The 1.95-billion purchase of the Waldorf Astoria by a Chinese insurance firm earlier this year campe with plans to convert part of the building into high-end condominiums while maintaining a smaller five-star hotel.
However, the hotel’s 1,221 union workers claimed their jobs were protected by the Waldorf Astoria’s contract with the New York Hotel and Motel Trades Council, a union that represents hotel workers. The owners of the Waldorf, New York’s largest union hotel employer, reached a record deal with the union in which the hotel could pay nearly $149 million in severance packages to its employees over the next two years. The average payout will be more than $142,000, with a handful of employees eligible for more than $300,000. One worker is walking away with $656,409.68.
“It is a great deal,” said Peter Ward, the head of the Trades Council. “There are people of retirement age, hundreds of them, that are getting over $200,000 in severance.”
Under the terms of the deal, employees will receive 29 days of pay per year they worked, or 58 days if they are tipped employees. The typical union severance package is just four days of pay per year, or eight days for tipped employees.
The Trade Council negotiated with Hilton Worldwide, which operates the Waldorf, and the Blackstone Group, which owns 46 percent of the hotel chain, over several months this spring. Hilton will continue to operate the Waldorf as part of a 100-year agreement it signed with the new owner. As the negotiations were occurring, a bill backed by the union was making its way through the City Council that would have placed a moratorium on hotel-to-condominium conversions like the one the Waldorf is planning.

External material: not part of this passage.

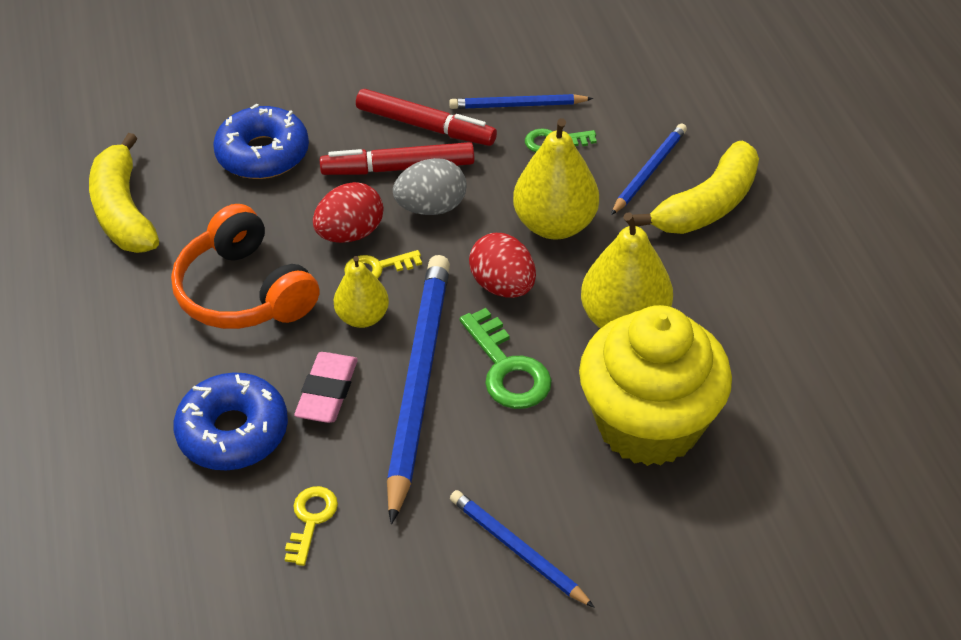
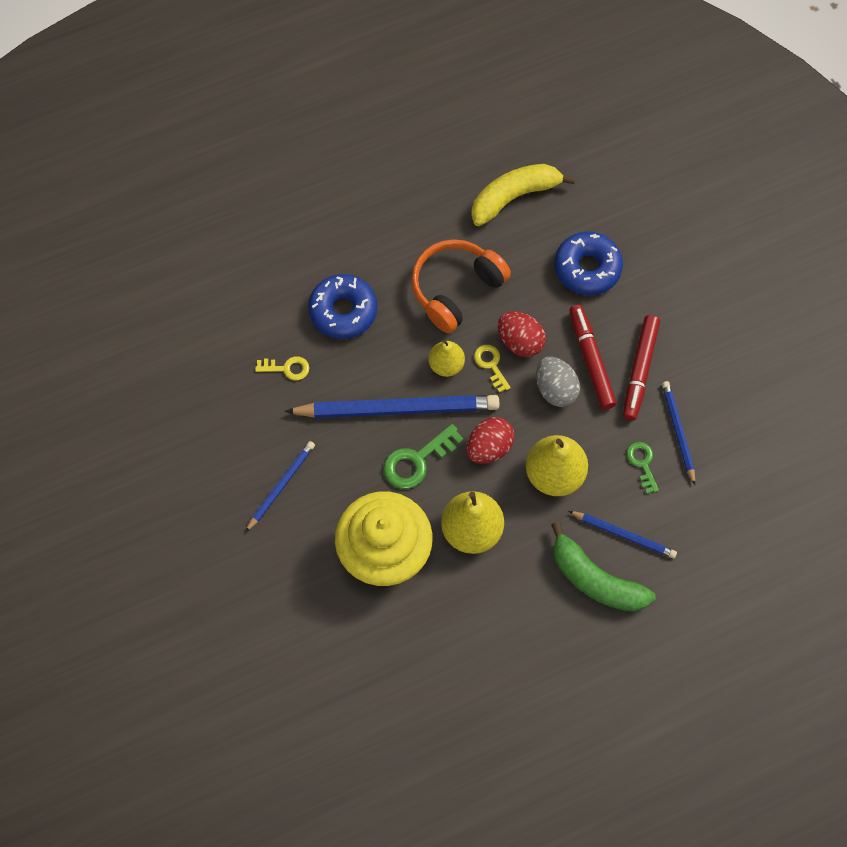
camera: 80 degrees right, 20 degrees up
(327, 392) = (381, 357): pink eraser -> none
(707, 205) = (595, 579): yellow banana -> green banana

Last month, around the time that the severance package was finalized, the City Council approved the legislation, placing a two-year ban on owners of Manhattan hotels with at least 150 rooms from converting more than 20 percent of the rooms to condominiums. Hotels that had been purchased in the previous 24 months and where the buyers had expressed an intent to convert were exempt, including the Waldorf.